Decision vs default is something I’ve been thinking a lot about lately in data science practise. It’s easy to stick with what we know and do well, rather than push our own boundaries. That’s pretty typical for life in general, but in data science it comes at the expense of defaulting to our norms instead of making a decision. That leads to less-than-optimal outcomes.
One way this can manifest is to default to the models and methods we know best. If you’re a machine learning aficionado, then you tend to use machine learning tools to solve your problems. Likewise, if you’re an econometrician by training, you may default to explicit model build and testing regimes. Playing to our strengths isn’t a bad thing.
When it comes to model construction, both methods have their good points. But the best outcome is when you make the decision to use one or the other in the knowledge that you have options, not because you defaulted to the familiar.

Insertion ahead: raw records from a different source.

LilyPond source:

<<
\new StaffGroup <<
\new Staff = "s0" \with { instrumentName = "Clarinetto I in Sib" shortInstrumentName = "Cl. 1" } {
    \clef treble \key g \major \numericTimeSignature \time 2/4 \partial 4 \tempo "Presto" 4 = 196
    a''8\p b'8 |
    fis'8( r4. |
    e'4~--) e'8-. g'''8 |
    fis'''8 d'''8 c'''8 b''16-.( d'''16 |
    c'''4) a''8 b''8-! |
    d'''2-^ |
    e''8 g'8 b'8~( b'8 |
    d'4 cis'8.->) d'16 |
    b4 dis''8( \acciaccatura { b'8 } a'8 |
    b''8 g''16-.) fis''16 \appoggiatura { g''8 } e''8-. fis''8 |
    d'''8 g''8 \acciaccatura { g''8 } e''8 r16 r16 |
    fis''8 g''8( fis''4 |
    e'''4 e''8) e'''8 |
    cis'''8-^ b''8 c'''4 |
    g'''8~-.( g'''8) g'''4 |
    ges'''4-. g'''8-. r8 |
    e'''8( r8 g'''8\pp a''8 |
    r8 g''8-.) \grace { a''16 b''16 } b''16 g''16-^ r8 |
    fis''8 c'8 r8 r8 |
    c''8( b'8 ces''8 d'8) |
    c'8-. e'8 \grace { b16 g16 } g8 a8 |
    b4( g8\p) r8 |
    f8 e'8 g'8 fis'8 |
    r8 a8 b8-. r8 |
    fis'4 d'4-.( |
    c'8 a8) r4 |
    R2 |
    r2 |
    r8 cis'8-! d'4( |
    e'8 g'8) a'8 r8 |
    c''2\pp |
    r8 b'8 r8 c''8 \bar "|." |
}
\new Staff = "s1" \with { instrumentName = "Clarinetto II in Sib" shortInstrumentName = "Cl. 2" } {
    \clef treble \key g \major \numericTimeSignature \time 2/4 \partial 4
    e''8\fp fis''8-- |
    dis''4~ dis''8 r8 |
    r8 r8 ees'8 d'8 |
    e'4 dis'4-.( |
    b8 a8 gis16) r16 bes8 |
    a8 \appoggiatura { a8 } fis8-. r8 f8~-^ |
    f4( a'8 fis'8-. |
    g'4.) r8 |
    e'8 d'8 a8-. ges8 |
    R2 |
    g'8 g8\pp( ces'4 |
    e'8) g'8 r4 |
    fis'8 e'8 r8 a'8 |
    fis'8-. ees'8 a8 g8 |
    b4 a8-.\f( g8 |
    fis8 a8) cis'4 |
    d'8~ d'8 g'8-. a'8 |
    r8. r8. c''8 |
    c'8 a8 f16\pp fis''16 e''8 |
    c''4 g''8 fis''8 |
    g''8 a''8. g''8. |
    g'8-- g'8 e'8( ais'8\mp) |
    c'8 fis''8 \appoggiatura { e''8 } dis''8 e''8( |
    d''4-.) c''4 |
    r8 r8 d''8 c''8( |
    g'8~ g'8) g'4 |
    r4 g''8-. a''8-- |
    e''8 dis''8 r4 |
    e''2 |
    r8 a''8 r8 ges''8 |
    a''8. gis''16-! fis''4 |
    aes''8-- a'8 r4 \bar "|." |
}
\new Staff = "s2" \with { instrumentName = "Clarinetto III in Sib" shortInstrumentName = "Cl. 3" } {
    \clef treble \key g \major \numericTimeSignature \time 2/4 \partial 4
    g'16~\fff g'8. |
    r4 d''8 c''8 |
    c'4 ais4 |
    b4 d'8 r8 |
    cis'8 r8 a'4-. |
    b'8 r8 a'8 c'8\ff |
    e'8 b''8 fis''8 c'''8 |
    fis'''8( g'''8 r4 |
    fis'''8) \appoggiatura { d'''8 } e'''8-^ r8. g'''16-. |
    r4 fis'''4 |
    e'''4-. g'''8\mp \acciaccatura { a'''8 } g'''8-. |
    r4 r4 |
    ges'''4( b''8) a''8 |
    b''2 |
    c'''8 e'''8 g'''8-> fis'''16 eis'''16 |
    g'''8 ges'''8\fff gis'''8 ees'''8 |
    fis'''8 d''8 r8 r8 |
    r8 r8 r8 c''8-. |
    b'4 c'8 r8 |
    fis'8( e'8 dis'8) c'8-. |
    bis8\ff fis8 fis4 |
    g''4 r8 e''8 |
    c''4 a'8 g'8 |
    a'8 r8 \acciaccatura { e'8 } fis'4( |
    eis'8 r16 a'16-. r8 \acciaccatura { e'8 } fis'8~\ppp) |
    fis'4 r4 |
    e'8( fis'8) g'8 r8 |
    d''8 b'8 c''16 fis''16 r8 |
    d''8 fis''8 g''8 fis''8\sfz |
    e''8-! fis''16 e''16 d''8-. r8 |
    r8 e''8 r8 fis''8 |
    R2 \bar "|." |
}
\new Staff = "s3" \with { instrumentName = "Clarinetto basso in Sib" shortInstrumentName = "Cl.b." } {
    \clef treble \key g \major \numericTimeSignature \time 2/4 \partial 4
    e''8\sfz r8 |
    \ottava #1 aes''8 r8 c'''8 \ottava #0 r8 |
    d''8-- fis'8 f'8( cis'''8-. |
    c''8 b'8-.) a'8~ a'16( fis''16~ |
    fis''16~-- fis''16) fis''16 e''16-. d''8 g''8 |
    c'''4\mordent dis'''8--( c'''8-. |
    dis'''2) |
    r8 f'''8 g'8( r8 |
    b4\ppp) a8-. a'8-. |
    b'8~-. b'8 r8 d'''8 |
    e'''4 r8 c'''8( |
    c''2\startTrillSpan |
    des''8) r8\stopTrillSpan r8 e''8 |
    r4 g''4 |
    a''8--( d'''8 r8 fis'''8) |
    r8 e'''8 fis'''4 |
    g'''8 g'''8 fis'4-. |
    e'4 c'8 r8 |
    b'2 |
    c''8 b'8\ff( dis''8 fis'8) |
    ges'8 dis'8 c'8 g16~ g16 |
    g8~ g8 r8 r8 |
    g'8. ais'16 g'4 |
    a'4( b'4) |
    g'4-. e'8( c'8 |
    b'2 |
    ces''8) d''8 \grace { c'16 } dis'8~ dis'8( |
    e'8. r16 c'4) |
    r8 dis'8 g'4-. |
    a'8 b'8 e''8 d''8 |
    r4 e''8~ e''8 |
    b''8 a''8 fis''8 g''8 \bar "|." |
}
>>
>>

Explicit model build and testing is a useful methodology if explanation of your model matters. If your stakeholder needs to know why, not just what. These models are built with a priori assumptions about causation, relationships and functional forms. They require a reasonable level of domain knowledge and the model may be built out of many iterations of testing and experimenting. Typically, I use the Campos (2006) general to specific method: but not after extensive data analysis that informs my views on interactions, polynomial and other transformative inputs and so on. In this regime, predictive power comes from a combination of domain knowledge, statistical methodologies and a canny understanding of your data.
Machine learning methodologies on the other hand are useful if you need lots of models, in real time and you want them more for prediction, not explanation. Machine learning methodologies that use techniques like Lasso or Ridge regression let the algorithm guide feature selection to a greater degree than in the explicit model build methods. Domain knowledge still matters: interactions, the decisions regarding polynomial inputs and so on still have to be explicitly constructed in many cases. Causation may not be obvious.
Neither machine learning or statistical modelling is better in all scenarios. Either may perform substantially better in some, depending on what your performance metric is. But make your decision knowing you have options. Don’t default and abdicate to an algorithm.